* ЗАДАЧА *
Воспроизведите в точности строки всех записей ниже, не включая в ответ изображения.

Текст, извлечённый со страниц:
*****

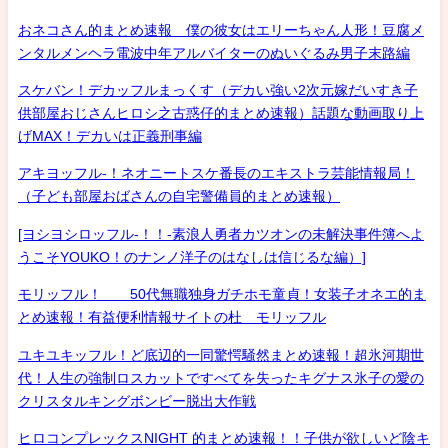
おネコさん的まとめ速報 僕の彼女はエリーちゃん人形！豆腐メ
ンタルメンヘラ電波中年アルバイターのぬいぐるみ男子末路編
スケバン！デカッフルまっくす（デカい強い2次元嫁だいすき子
供部屋おじさんヒロシ之古惑仔的まとめ速報）話題な動画取り上
げMAX！デカいは正義刑事編
アキヨッフル-！ネオニートスケ番長のエキストラ芸能情報局！
（子ども部屋おばさんの自宅警備員的まとめ速報）
[ヨシヨシロッフル-！！-素浪人勇者カツオンの未解決事件簿へよ
うこそYOUKO！のナンノ洋子のはなしは信じるな編）]
モリッフル！ 50代無職独身ガチホモ童貞！女装子オネエ的ま
とめ速報！有益便利情報サイトの杜 モリッフル
ユキユキッフル！ど底辺的一同驚愕騒然まとめ速報！超氷河期世
代！人生の強制ロスカットですべてを失ったキグナス氷子の愛の
クリスタルキングボンビー脱出大作戦
ヒロコンプレックスNIGHT 的まとめ速報！！子供が欲しいど陰キ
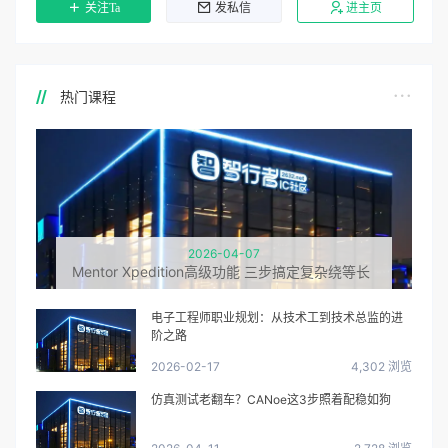
关注Ta
发私信
进主页
热门课程
2026-04-07
Mentor Xpedition高级功能 三步搞定复杂绕等长
电子工程师职业规划：从技术工到技术总监的进
阶之路
2026-02-17
4,302 浏览
仿真测试老翻车？CANoe这3步照着配稳如狗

*****

* ИТОГОВЫЙ ОТВЕТ *
おネコさん的まとめ速報 僕の彼女はエリーちゃん人形！豆腐メ
ンタルメンヘラ電波中年アルバイターのぬいぐるみ男子末路編
スケバン！デカッフルまっくす（デカい強い2次元嫁だいすき子
供部屋おじさんヒロシ之古惑仔的まとめ速報）話題な動画取り上
げMAX！デカいは正義刑事編
アキヨッフル-！ネオニートスケ番長のエキストラ芸能情報局！
（子ども部屋おばさんの自宅警備員的まとめ速報）
[ヨシヨシロッフル-！！-素浪人勇者カツオンの未解決事件簿へよ
うこそYOUKO！のナンノ洋子のはなしは信じるな編）]
モリッフル！ 50代無職独身ガチホモ童貞！女装子オネエ的ま
とめ速報！有益便利情報サイトの杜 モリッフル
ユキユキッフル！ど底辺的一同驚愕騒然まとめ速報！超氷河期世
代！人生の強制ロスカットですべてを失ったキグナス氷子の愛の
クリスタルキングボンビー脱出大作戦
ヒロコンプレックスNIGHT 的まとめ速報！！子供が欲しいど陰キ
关注Ta
发私信
进主页
热门课程
2026-04-07
Mentor Xpedition高级功能 三步搞定复杂绕等长
电子工程师职业规划：从技术工到技术总监的进
阶之路
2026-02-17
4,302 浏览
仿真测试老翻车？CANoe这3步照着配稳如狗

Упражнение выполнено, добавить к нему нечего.